Thursday, 16 August 2018

An Industrial Narrow Gauge Adventure - Adding Clutter part fourteen

Regular followers of this Blog will know that I have been working on an industrial narrow gauge railway layout built to 1:27.7 scale or 11mm = 1 foot. The choice of such an unusual scale has meant that much if not all items needed for the layout have had to be heavily modified and/or converted from existing models, completely 'scratch built' or sculpted by me.

In a series of clutter themed posts which are planned to run throughout August I will demonstrate what materials I have used to model such items and how I have painted these various pieces of 'clutter' which will at some stage be added to the finished layout.

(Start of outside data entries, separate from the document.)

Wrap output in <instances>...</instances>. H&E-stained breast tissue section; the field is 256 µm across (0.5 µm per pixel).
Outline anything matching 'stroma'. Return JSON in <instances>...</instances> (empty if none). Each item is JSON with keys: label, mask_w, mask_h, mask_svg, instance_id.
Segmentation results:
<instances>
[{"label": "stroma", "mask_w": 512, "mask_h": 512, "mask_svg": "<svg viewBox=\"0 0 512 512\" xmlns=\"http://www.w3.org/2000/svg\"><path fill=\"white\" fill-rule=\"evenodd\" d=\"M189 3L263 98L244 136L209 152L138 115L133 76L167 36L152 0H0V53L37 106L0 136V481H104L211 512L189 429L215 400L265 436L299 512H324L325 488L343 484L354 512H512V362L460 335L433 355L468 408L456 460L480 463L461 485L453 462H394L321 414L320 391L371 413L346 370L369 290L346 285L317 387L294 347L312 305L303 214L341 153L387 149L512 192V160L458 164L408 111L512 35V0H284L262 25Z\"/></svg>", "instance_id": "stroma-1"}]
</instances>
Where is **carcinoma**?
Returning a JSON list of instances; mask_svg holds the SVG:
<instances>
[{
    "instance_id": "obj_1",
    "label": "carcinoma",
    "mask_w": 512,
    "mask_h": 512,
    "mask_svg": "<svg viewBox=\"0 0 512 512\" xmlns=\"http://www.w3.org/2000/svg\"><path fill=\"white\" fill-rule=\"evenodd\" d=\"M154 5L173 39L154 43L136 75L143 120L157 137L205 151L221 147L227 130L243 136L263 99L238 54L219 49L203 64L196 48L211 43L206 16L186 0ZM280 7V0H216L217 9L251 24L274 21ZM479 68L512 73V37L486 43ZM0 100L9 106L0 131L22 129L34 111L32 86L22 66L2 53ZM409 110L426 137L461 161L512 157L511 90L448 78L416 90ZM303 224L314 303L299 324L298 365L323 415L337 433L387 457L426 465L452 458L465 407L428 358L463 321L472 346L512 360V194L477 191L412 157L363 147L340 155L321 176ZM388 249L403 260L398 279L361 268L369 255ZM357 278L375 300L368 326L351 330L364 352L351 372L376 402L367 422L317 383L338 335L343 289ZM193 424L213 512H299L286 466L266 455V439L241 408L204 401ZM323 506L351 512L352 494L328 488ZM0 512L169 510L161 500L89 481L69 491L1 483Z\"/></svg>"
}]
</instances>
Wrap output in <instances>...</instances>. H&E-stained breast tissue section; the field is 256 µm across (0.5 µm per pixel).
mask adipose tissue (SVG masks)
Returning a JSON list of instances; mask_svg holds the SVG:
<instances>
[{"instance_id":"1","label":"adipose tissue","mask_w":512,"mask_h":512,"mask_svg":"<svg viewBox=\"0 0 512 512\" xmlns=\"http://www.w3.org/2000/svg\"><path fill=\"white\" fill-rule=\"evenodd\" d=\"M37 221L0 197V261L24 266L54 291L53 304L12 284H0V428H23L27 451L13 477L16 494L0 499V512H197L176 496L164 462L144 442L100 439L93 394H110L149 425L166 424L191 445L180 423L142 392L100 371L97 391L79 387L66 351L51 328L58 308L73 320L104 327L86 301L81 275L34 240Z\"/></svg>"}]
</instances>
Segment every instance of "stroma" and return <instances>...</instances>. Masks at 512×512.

Another load of bits for the layout. Starting on the left, a small pot made from the Italeri Field Kit, then a sheet of metal modelled from a piece of plastic card both have been painted in a weathered and rusted metal colour using a Vallejo Charred Brown and Hot Orange mix applied with an old and rather decrepit brush. The wooden packing case is a modified Reaper Bones box/crate with a Milliput sack added to the top at the side is another oil can made from a pen top. The handle is made from more aluminium strip, this time painted green with a simple paper label glued to the side. On the right we have a galvanised metal water tank which is scratch-built from plastic card. It was inspired by a similar water tank that I saw and sketched while visiting Avoncroft Museum in Bromsgrove earlier in the year. The sides were distorted after heating the model over a gas cooking ring then pressing the plastc with a bamboo skewer. It was painted with acrylic colours and matt varnished. The rusted wheel set is from a Peco kit while the larger metal beam to the front is a section of Plaststruct H section, it and the plastic tube (found in the bits box) are painted with the Charred Brown and Hot Orange mix as detailed above. I have then used some Humbrol Rust weathering powder (AV0008) on the rusted items. This is lightly brushed on with a fan-shaped brush that I keep just for this purpose.